Mom, I can’t tell you how ashamed I felt that I wasn’t there for you the day I got the text that you died. In the years since I have only grown to appreciate you more and more every day. All the ways that I couldn’t understand you, now slowly become ways of seeing the world with more and more gratitude for all the gifts of life I’ve been given, things that as a child I thought were just luxuries. But the food you put on the table is so much more than a cliche’, it’s thousands of days a woman spent struggling to stay sane in a world that offers little sanity if any at all.
Wondering what your struggles were like marrying at 20 years old. Wondering what you felt like as a little girl living in a small town, then crashing down and into a new life of a big city and children, far away from your home town. Living through the Forties and Fifties and Sixties and, dare I say it? The seventies! The Eighties? Seeing the rainbow of modern times come in from a bleak and grey firmament of switchboard phones all the way to the internet and social evolution. What was that like? All while raising a family and encouraging each of them to live their life to its fullest? It’s these parts of unanswered questions Mom, that show me now how Mothers everywhere reflect you, caring for their babies, girls out of high school, women going to college raising their children, and even sisters who are caring for their young brothers and sisters - Motherhood and all its mystery and memories, is as close as letting the light of thankfulness in through the cracks of missing you.
Your life and all the parts of it I never asked about, all claw at me like foster animals wanting my attention. And when I attend to this longing, I see you in all my friends who have children, who have mothers and fathers, who have husbands, who struggle silently to show love to those who are precious to them. The light from your life bathes moments in my waking life now like subtle shadings of pastel against a larger illustration of my own experience, heightening and deepening moments I didn’t notice someone who’s needing a friend, or care for someone’s dog who’s just had puppies for the first time.
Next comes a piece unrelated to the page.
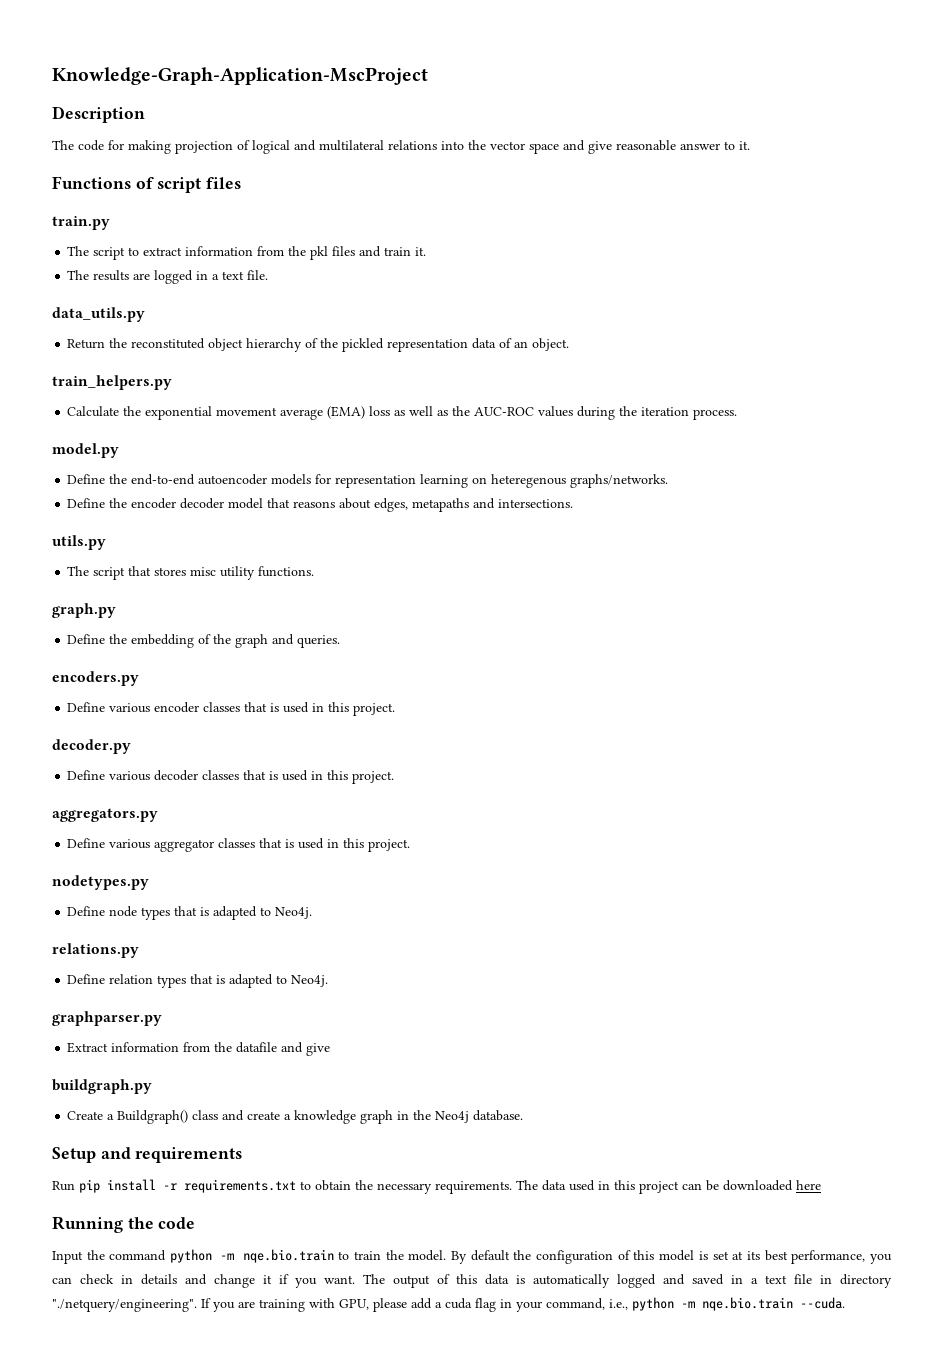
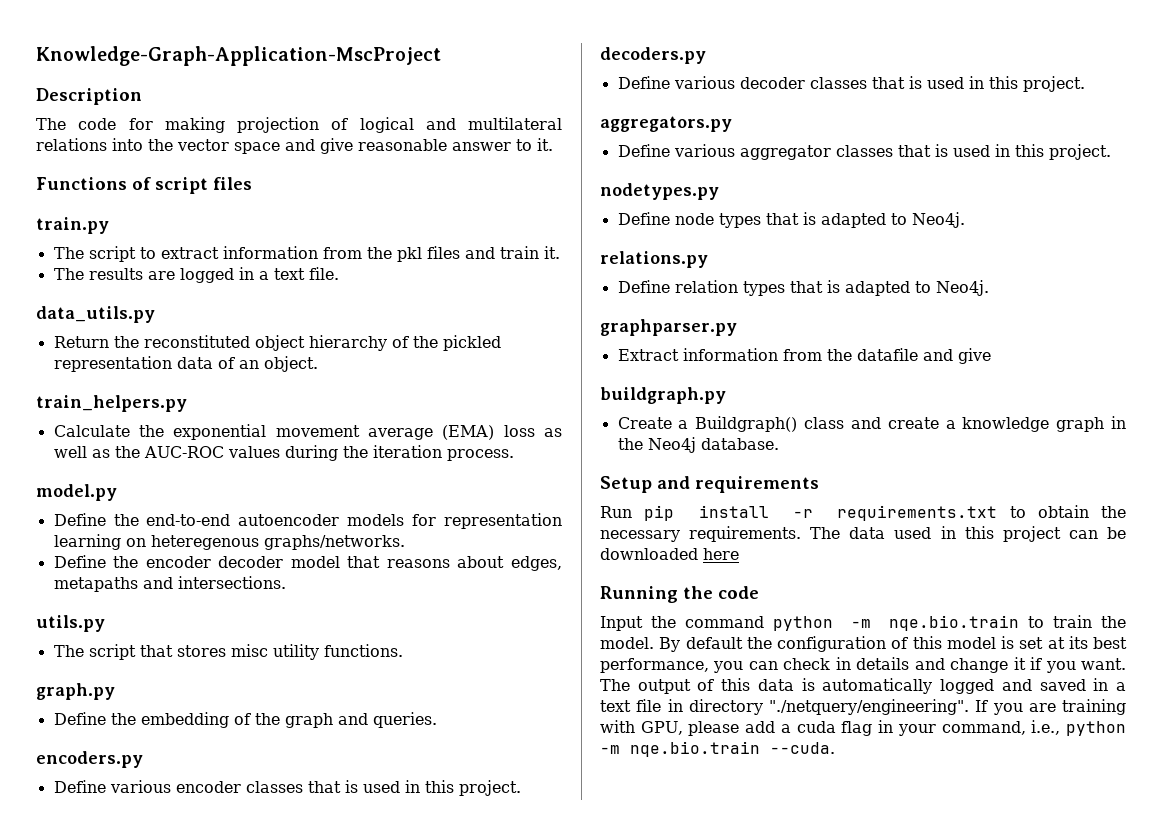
[52,739,131,754] decoder.py -> [600,47,706,64] decoders.py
I wish you could have been there then, to see my bewilderment and confusion learning to care for tiny helpless fragile creatures, you would have laughed and taught me something about warming milk just to it’s just right, I’m sure. But it’s here, in your absence, that I taste the tart, sweet, rich flavor of gratitude for you. These moments that I feel how messy raw and real Love is. It’s these times now when you are teaching me, and ever more present in my life than I could have possibly imagined.
Happy Mother’s Day Mom. I’m so happy that I got this moment to tell you that I love you, and I know that you’re there, catching these words of Love Gratitude Light and Laughter, as they bounce throughout the atmosphere to you.